Bounding box prediction data:
▬▬▬▬▬▬▬▬▬▬

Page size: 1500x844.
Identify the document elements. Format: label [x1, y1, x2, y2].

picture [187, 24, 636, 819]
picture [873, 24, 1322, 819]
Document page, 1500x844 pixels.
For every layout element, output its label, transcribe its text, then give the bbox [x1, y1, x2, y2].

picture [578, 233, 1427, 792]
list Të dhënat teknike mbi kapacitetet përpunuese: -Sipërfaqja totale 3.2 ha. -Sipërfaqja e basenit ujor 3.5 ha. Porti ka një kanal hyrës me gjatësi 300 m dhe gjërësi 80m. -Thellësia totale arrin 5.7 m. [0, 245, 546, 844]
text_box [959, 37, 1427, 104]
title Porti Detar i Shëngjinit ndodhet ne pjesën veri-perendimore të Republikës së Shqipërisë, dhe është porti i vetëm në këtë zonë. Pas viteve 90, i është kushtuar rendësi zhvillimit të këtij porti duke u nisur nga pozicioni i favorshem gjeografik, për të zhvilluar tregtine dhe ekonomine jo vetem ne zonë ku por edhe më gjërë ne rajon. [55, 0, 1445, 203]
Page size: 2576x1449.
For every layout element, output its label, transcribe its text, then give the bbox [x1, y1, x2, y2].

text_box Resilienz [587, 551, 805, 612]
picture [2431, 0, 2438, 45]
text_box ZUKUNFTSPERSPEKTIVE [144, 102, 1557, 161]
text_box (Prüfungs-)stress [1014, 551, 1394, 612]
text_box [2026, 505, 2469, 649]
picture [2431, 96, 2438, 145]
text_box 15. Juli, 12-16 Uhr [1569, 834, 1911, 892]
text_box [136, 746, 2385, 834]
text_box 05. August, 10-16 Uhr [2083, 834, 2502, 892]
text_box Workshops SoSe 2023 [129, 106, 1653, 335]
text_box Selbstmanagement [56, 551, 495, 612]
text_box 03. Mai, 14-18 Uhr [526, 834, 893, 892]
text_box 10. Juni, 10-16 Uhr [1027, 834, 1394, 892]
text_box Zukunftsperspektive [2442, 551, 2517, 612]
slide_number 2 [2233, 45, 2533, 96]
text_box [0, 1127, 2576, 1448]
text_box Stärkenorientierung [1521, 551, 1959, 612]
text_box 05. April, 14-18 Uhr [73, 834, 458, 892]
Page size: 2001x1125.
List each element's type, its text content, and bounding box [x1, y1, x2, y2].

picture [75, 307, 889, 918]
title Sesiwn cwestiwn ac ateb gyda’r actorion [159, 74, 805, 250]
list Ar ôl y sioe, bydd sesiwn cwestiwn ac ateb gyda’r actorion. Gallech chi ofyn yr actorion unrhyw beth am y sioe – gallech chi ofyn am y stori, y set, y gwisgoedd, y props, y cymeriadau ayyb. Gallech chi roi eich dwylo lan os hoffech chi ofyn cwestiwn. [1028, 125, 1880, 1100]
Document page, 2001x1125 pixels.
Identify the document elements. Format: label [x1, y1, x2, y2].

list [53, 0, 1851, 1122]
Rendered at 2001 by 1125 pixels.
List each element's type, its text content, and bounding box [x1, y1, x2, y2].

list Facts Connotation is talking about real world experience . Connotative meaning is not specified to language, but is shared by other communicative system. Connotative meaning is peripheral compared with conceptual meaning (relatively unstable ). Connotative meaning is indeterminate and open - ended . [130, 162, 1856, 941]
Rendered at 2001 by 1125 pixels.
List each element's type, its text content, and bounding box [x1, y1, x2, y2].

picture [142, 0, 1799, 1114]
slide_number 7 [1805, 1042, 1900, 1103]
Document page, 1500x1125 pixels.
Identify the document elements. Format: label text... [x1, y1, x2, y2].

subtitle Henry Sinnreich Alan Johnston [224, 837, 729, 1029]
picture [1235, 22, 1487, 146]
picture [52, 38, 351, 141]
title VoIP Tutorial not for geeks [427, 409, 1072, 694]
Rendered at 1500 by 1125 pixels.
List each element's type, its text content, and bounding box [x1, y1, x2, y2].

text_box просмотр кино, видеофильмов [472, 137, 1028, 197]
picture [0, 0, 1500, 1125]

▬▬▬▬▬▬▬▬▬▬

What is needed.
Output the data exactly, from the first line through the line that holds "Page size: 2576x1449.", so that no later line appears.

Completed exercise.
Page size: 1500x844.
Identify the document elements. Format: label [x1, y1, x2, y2].

picture [187, 24, 636, 819]
picture [873, 24, 1322, 819]
Document page, 1500x844 pixels.
For every layout element, output its label, transcribe its text, then give the bbox [x1, y1, x2, y2].

picture [578, 233, 1427, 792]
list Të dhënat teknike mbi kapacitetet përpunuese: -Sipërfaqja totale 3.2 ha. -Sipërfaqja e basenit ujor 3.5 ha. Porti ka një kanal hyrës me gjatësi 300 m dhe gjërësi 80m. -Thellësia totale arrin 5.7 m. [0, 245, 546, 844]
text_box [959, 37, 1427, 104]
title Porti Detar i Shëngjinit ndodhet ne pjesën veri-perendimore të Republikës së Shqipërisë, dhe është porti i vetëm në këtë zonë. Pas viteve 90, i është kushtuar rendësi zhvillimit të këtij porti duke u nisur nga pozicioni i favorshem gjeografik, për të zhvilluar tregtine dhe ekonomine jo vetem ne zonë ku por edhe më gjërë ne rajon. [55, 0, 1445, 203]
Page size: 2576x1449.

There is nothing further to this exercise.